SUARA TRENGGALEK – Pemerintah Kabupaten Trenggalek melalui Dinas Kesehatan, Pengendalian Penduduk dan Keluarga Berencana (Dinkesdalduk KB) menggenjot pelaksanaan Program Pemeriksaan Kesehatan Gratis (PKG) untuk mencapai target pemeriksaan 100 persen.
Kepala Bidang Upaya Pelayanan Kesehatan Perorangan dan Masyarakat Dinkesdalduk KB Trenggalek, Sulastri menyebut pihaknya menargetkan cakupan lebih luas dari ketentuan awal.
“Target nasional untuk anak usia sekolah hanya 20 persen, tapi Trenggalek bertekad bisa sampai 100 persen,” ujar Sulastri, Jumat (1/8/2025).
Disamlaikan Sulastri, dari total target 36 persen dari jumlah penduduk, capaian saat ini baru menyentuh angka 22 persen. Menurutnya, program ini akan terus berlangsung hingga akhir Desember 2025.
“Remaja usia sekolah yang tercatat dalam aplikasi baru 1,9 persen, atau sekitar 400 pelajar. Padahal, realisasi layanan di lapangan bisa lebih dari itu,” tambahnya.
Menurutnya, untuk kategori dewasa, capaian pemeriksaan lebih tinggi. Hingga kini tercatat sekitar 36 ribu orang dewasa telah mengikuti pemeriksaan. Pelayanan ini dimulai sejak 10 Februari 2025.
Namun, mengingat adanya penambahan penduduk usia sekolah setiap tahunnya, kegiatan serupa juga akan digelar tahun berikutnya.
“Namun ada salah satu kendala yang dihadapi adalah masalah pelaporan melalui aplikasi Asik milik Kementerian Kesehatan. Banyak data yang belum masuk meski layanan sudah diberikan,” jelasnya.
Lebih lanjut Sulastri mengatakan program PKG merupakan bagian dari prioritas nasional yang masuk dalam Asta Cita dan diinisiasi oleh pemerintah pusat.

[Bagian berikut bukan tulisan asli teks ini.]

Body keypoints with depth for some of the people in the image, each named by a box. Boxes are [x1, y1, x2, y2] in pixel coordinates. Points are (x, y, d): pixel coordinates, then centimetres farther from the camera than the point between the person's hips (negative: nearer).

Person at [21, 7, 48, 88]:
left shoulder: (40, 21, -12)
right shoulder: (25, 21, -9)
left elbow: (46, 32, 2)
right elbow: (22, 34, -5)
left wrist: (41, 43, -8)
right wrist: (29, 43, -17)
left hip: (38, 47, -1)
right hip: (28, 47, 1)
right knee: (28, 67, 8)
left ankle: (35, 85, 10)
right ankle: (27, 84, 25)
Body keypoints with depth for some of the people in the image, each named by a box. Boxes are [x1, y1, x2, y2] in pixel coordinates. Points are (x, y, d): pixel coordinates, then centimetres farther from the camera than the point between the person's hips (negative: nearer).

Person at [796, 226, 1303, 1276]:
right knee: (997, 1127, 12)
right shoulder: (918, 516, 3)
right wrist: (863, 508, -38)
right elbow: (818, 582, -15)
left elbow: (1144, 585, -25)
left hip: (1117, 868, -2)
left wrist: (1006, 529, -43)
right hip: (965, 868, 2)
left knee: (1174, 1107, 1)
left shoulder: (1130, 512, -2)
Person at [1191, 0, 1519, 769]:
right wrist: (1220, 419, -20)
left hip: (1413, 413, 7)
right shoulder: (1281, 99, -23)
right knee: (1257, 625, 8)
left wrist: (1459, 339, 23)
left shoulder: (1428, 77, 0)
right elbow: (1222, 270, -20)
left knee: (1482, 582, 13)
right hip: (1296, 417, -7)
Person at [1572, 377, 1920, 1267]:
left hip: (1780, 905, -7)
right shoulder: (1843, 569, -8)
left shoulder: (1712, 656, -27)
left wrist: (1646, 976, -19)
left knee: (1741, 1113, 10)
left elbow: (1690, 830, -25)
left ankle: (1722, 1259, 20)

Tujuan utamanya untuk deteksi dini gangguan kesehatan, agar masyarakat tidak menunggu hingga sakit parah baru melakukan pemeriksaan.
“Pemeriksaan dilakukan menyeluruh, dari kepala hingga kaki. Jika ditemukan kelainan, akan diberikan umpan balik kepada guru atau wali murid dan ditindaklanjuti jika perlu rujukan ke rumah sakit,” jelas Sulastri.

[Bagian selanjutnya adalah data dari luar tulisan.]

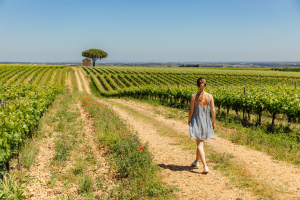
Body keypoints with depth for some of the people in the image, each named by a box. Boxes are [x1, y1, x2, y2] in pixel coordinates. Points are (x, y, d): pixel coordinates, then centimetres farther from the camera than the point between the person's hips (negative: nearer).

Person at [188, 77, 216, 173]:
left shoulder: (194, 96, -13)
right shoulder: (210, 96, -7)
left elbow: (191, 111, -8)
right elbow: (213, 111, -2)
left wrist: (189, 120, 9)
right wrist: (214, 122, 11)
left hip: (196, 121, -3)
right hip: (206, 122, 3)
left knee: (199, 145, 0)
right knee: (200, 142, 20)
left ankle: (205, 166, -11)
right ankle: (196, 161, 38)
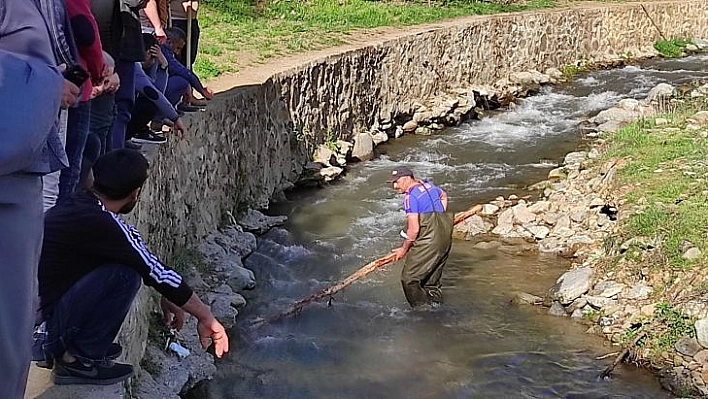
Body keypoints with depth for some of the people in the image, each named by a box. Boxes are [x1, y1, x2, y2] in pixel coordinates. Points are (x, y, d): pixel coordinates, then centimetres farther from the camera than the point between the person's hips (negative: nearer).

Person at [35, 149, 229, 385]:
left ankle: (61, 347, 16)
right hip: (39, 328, -9)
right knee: (127, 273, -18)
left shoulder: (76, 206, 6)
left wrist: (166, 298, 24)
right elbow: (158, 273, -14)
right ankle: (80, 361, -5)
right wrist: (206, 318, -5)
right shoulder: (99, 223, -21)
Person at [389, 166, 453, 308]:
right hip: (445, 239, 10)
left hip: (428, 242, -9)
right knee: (432, 280, 17)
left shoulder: (410, 196, -15)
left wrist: (404, 249, -5)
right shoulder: (428, 184, 12)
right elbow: (444, 196, 35)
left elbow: (414, 229, -19)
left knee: (409, 279, -4)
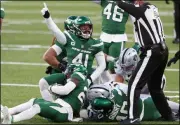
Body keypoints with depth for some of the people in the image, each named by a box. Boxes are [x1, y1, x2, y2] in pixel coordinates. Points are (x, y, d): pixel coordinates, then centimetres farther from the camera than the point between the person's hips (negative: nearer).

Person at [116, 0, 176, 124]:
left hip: (152, 53, -9)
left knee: (134, 84, -6)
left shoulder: (140, 10, -14)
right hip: (162, 51, 9)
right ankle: (168, 115, 29)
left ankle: (133, 117, -12)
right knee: (155, 86, 22)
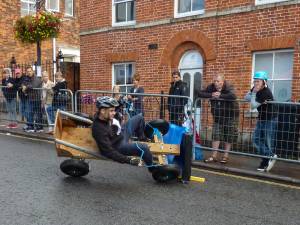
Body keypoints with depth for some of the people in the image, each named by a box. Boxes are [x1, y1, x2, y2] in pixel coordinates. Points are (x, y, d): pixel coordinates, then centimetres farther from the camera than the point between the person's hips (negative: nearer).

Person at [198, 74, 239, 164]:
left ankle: (226, 155, 17)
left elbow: (233, 96, -39)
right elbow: (200, 93, -12)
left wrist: (220, 95, -30)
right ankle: (214, 155, 8)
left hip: (230, 115, -4)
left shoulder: (228, 87, -19)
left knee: (228, 136, 4)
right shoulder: (211, 87, -5)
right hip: (217, 116, 4)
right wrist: (211, 95, -25)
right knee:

Namun, ia mengakui tantangan masih besar, baik dari sisi SDM yang ada hingga ketersediaan alat, maupun minat masyarakat yang masih berpegang pada paradigma periksa kesehatan itu ketika sudah sakit.
“Masyarakat masih menganggap periksa kesehatan hanya jika merasa sakit. Padahal, semestinya meskipun tidak sakit, seseorang tetap perlu diperiksa minimal sekali dalam setahun,” katanya.

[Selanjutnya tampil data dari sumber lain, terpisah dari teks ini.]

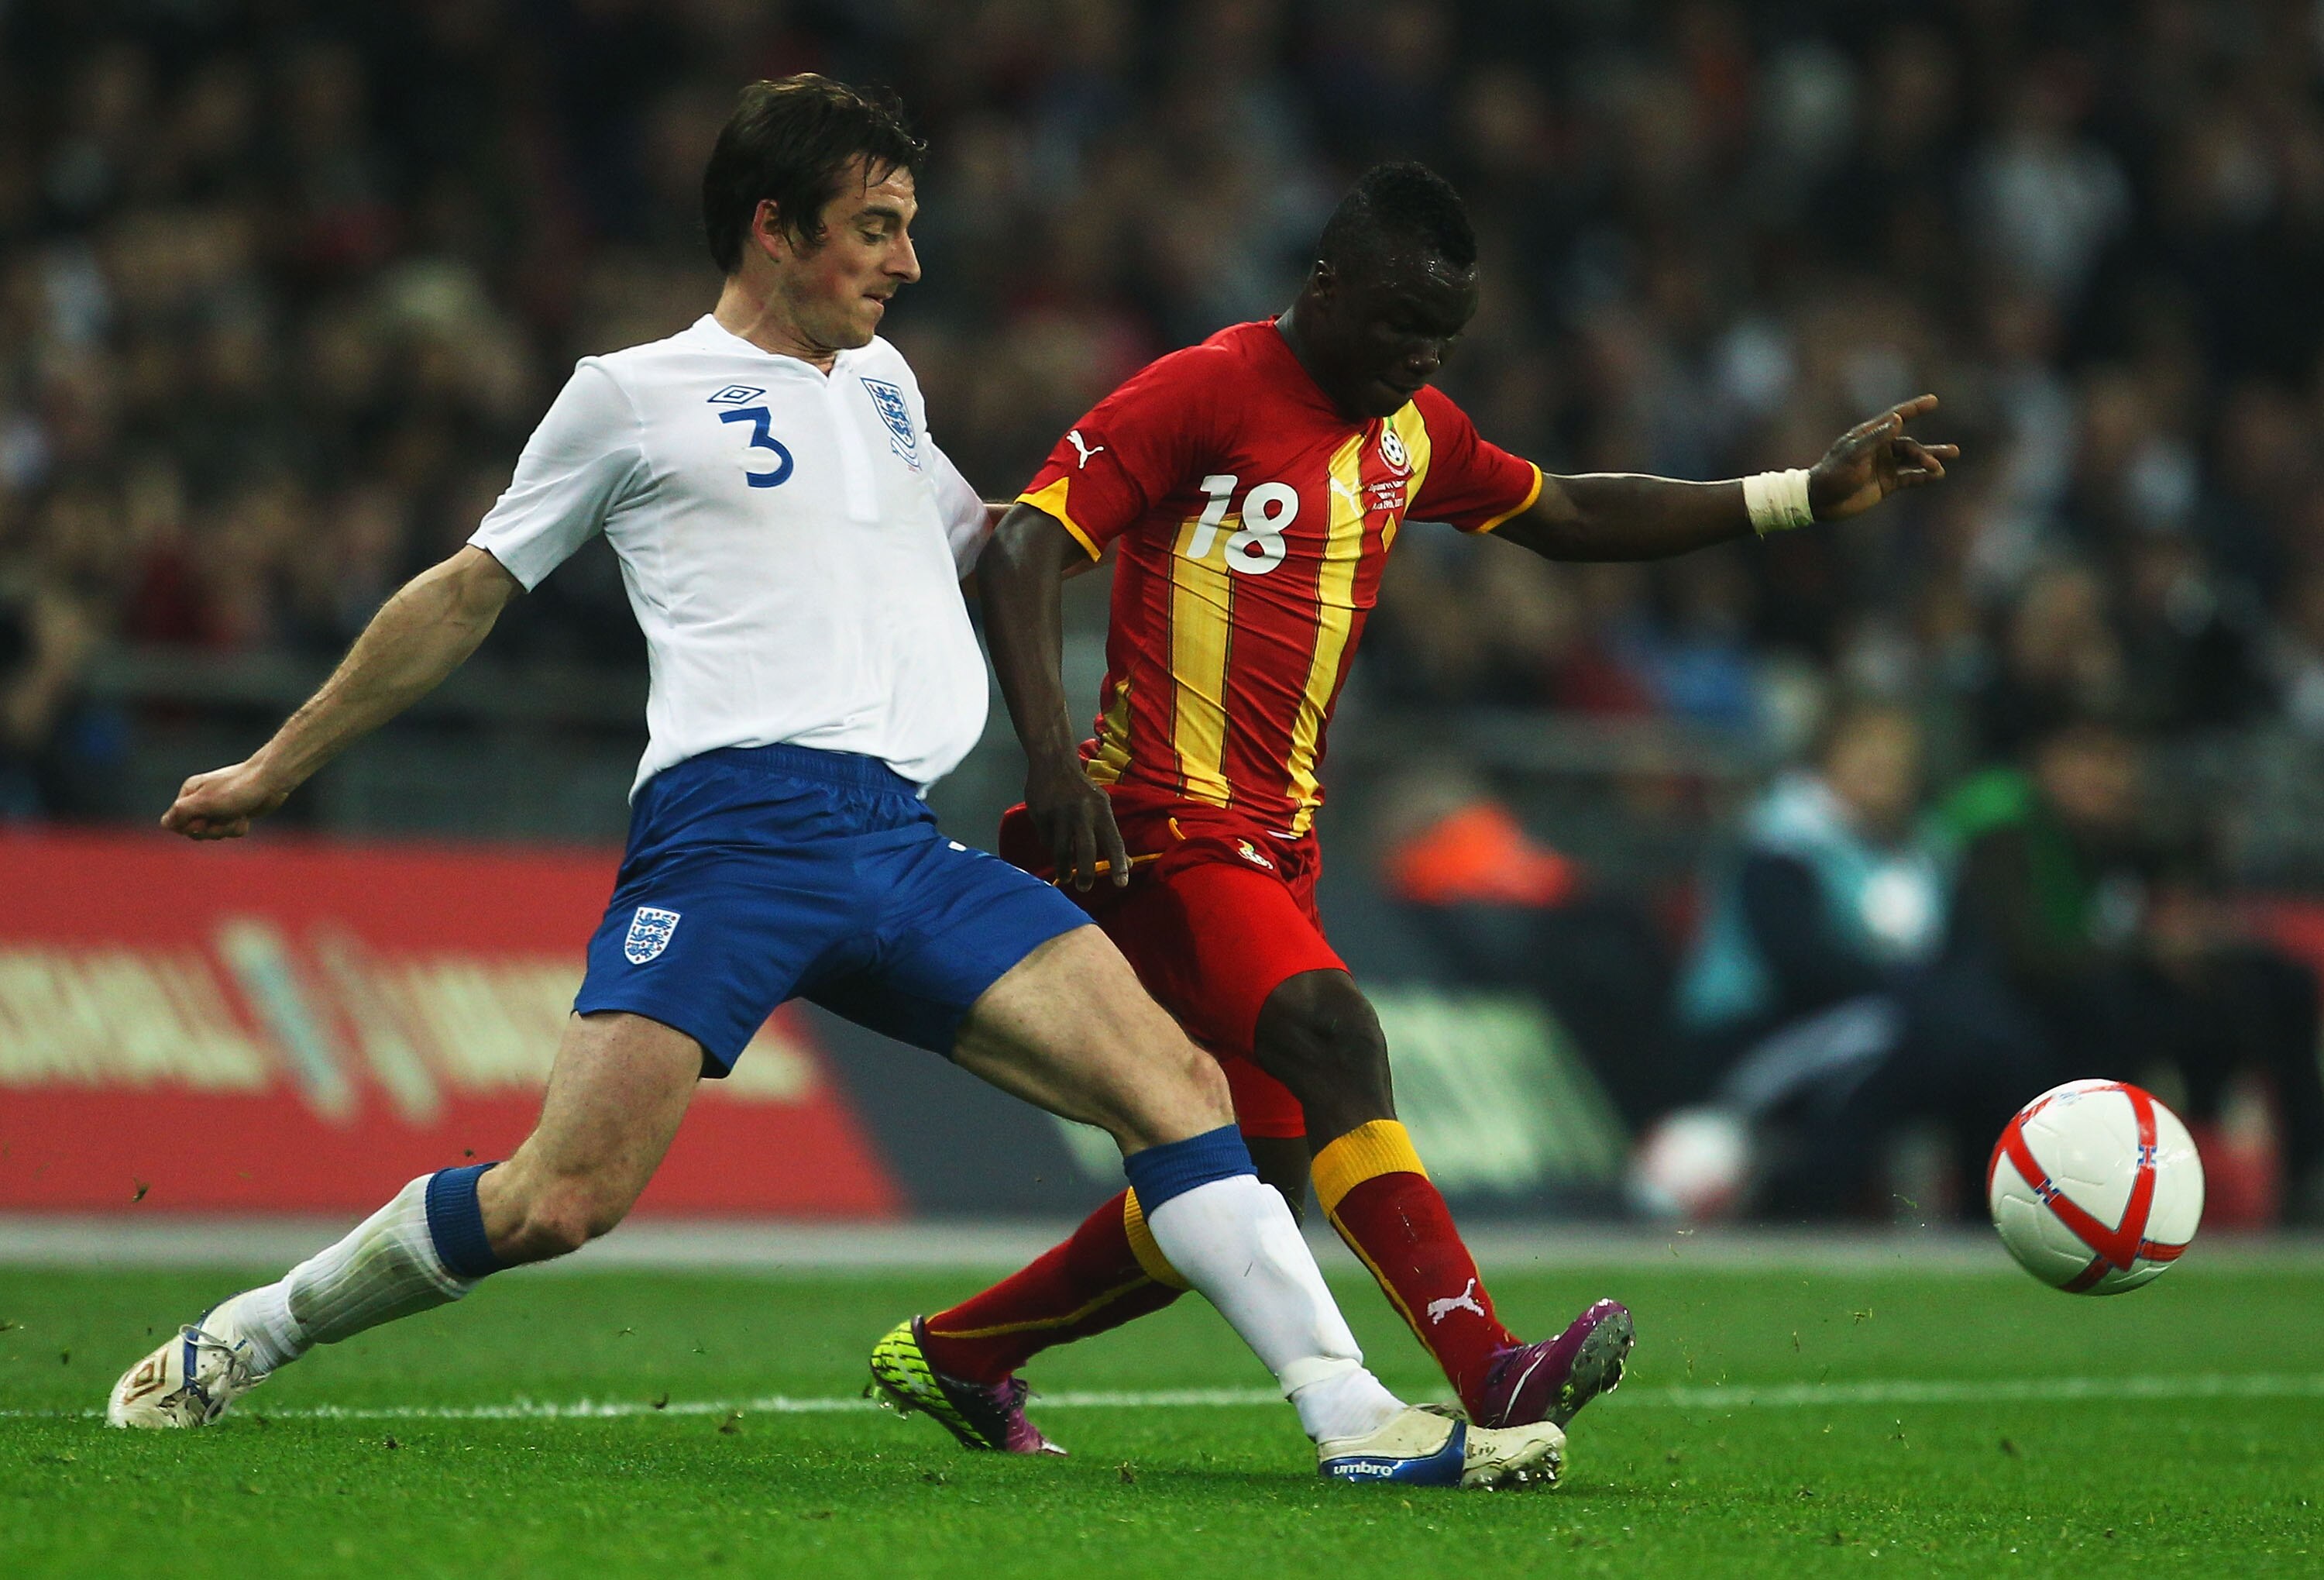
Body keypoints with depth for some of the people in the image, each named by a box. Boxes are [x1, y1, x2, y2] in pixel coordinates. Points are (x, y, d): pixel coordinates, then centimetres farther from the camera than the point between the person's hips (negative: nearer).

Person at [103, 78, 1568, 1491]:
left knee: (1171, 1079, -13)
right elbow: (469, 595, 17)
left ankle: (1355, 1416, -16)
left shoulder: (880, 382, 26)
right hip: (734, 829, -6)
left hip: (902, 847, 6)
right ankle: (237, 1343, 4)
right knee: (560, 1200, -17)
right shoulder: (634, 395, 9)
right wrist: (275, 769, 21)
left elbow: (985, 544, 46)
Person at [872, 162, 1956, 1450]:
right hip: (1167, 828, -9)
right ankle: (1496, 1381, -41)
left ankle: (952, 1351, 26)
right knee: (1336, 1043, -28)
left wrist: (1806, 497, 22)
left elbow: (1566, 518, 28)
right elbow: (1022, 550, -14)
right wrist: (1051, 755, -28)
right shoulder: (1202, 392, -9)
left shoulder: (1411, 434, 16)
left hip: (1274, 847, 9)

Diimbuhkan Sulastri, padahal deteksi dini sebelum terjadinya sakit lebih meringankan keadaan, mulai dari kondisi ekonomi hingga biaya kesehatan.
Ia berharap program ini didukung dengan jaminan kesehatan milik masyarakat untuk proses tindak lanjut, terutama pengobatan, dapat ditanggung BPJS dan tidak membebani masyarakat.